**Brief**
An exact copy of the data below is needed; please leave out any pictures.

****************************************

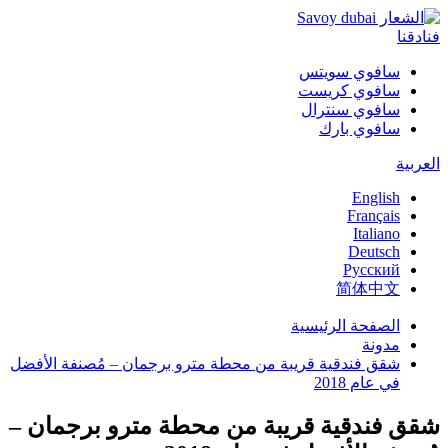
فنادقنا
سافوي سويتس
سافوي كريست
سافوي سنترال
سافوي بارك
العربية
English
Français
Italiano
Deutsch
Русский
简体中文
الصفحة الرئيسية
مدونة
شقق فندقية قريبة من محطة مترو برجمان – مُصنفة الأفضل
في عام 2018
شقق فندقية قريبة من محطة مترو برجمان –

****************************************

**Answer section**
فنادقنا
سافوي سويتس
سافوي كريست
سافوي سنترال
سافوي بارك
العربية
English
Français
Italiano
Deutsch
Русский
简体中文
الصفحة الرئيسية
مدونة
شقق فندقية قريبة من محطة مترو برجمان – مُصنفة الأفضل
في عام 2018
شقق فندقية قريبة من محطة مترو برجمان –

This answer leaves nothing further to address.